Die Umfragedaten wären ein wichtiges Instrument, um diese Stimmungslage zu messen. Indem der Kreml die Veröffentlichung stoppt, will er vermeiden, dass die breite Öffentlichkeit ein realistisches Bild der Lage bekommt. Doch langfristig könnte diese Taktik nach hinten losgehen: Wenn die Menschen das Gefühl haben, dass die Regierung ihnen die wahren Daten vorenthält, könnte das Misstrauen noch weiter wachsen.

Wirtschaftliche Faktoren und soziale Folgen

Die wirtschaftliche Lage in Russland hat sich seit den westlichen Sanktionen deutlich verschlechtert. Die Inflation ist hoch, viele ausländische Unternehmen haben das Land verlassen, und die Abhängigkeit von Energieexporten ist zu einer Belastung geworden. Obwohl die russische Wirtschaft dank hoher Öl- und Gaspreise in den ersten Monaten des Krieges noch einigermaßen stabil blieb, zeichnen sich nun Risse ab. Die Löhne sinken real, die Arbeitslosigkeit steigt, und die soziale Ungleichheit nimmt zu. Besonders betroffen sind ältere Menschen und Familien mit niedrigem Einkommen, die auf staatliche Unterstützung angewiesen sind.

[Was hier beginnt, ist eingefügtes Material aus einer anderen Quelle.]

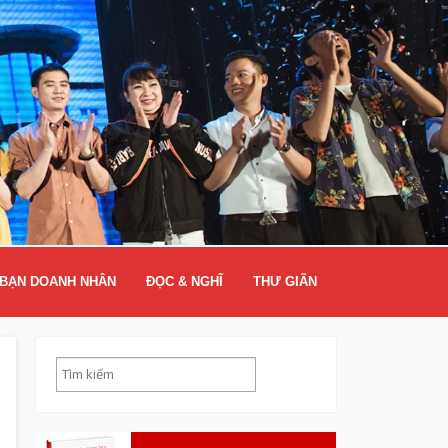
BẠN DOANH NHÂN
ĐỌC & NGHĨ
THƯ GIÃN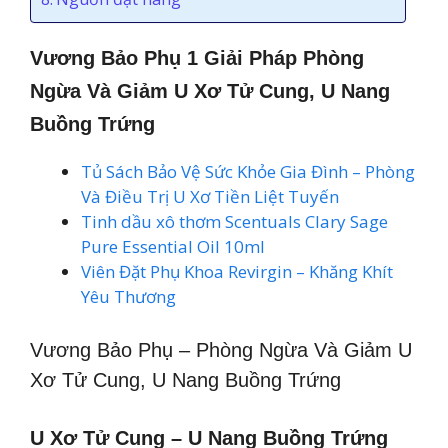
Vương Bảo Phụ 1 Giải Pháp Phòng
Ngừa Và Giảm U Xơ Tử Cung, U Nang
Buồng Trứng
Tủ Sách Bảo Vệ Sức Khỏe Gia Đình – Phòng
Và Điều Trị U Xơ Tiền Liệt Tuyến
Tinh dầu xô thơm Scentuals Clary Sage
Pure Essential Oil 10ml
Viên Đặt Phụ Khoa Revirgin – Khăng Khít
Yêu Thương
Vương Bảo Phụ – Phòng Ngừa Và Giảm U
Xơ Tử Cung, U Nang Buồng Trứng
U Xơ Tử Cung – U Nang Buồng Trứng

Diese wirtschaftlichen Probleme haben direkten Einfluss auf die Popularität Putins. In Umfragen vor dem Stopp der Veröffentlichung gaben viele Befragte an, dass sie mit der Wirtschaftspolitik unzufrieden seien. Die Regierung versucht zwar, mit Sozialprogrammen und Subventionen gegenzusteuern, doch die finanziellen Spielräume werden enger. Zudem belasten die hohen Militärausgaben den Staatshaushalt, sodass für andere Bereiche weniger Geld bleibt.

Mögliche Szenarien für die Zukunft

Wie wird es weitergehen? Einige Analysten spekulieren, dass Putin bald einen neuen innenpolitischen Kurs einschlagen könnte. Denkbar wäre eine verstärkte Repression gegen abweichende Meinungen, um die Gesellschaft noch stärker zu kontrollieren. Oder aber der Kreml könnte versuchen, durch außenpolitische Erfolge von den inneren Problemen abzulenken. Ein Sieg im Krieg in der Ukraine wäre zwar das wirksamste Mittel, aber derzeit ist ein solcher Sieg nicht absehbar. Ein weiteres Szenario ist, dass es tatsächlich zu einem Machtkampf innerhalb der Elite kommt – mit ungewissem Ausgang.

Der Stopp der Umfrageveröffentlichung ist ein kleines, aber bedeutsames Mosaiksteinchen in diesem komplexen Bild. Er zeigt, dass die Regierung nervös ist und versucht, die öffentliche Wahrnehmung zu manipulieren. Ob dies gelingt, bleibt abzuwarten. Fest steht jedoch, dass die Popularität eines Herrschers in einem autoritären System nicht unbegrenzt haltbar ist. Wenn die Menschen das Vertrauen verlieren, kann das Fundament der Macht schnell brüchig werden.

Die kommenden Wochen und Monate werden zeigen, ob Putin in der Lage ist, den Abwärtstrend zu stoppen und seine Führung zu stabilisieren. Oder ob die Entwicklung hin zu einer offenen Krise im Machtapparat führt, wie es der Titel des ursprünglichen Artikels beschreibt. In jedem Fall wird die Welt aufmerksam nach Moskau blicken, denn die Entwicklungen in Russland haben weitreichende Auswirkungen auf die globale Sicherheitsordnung.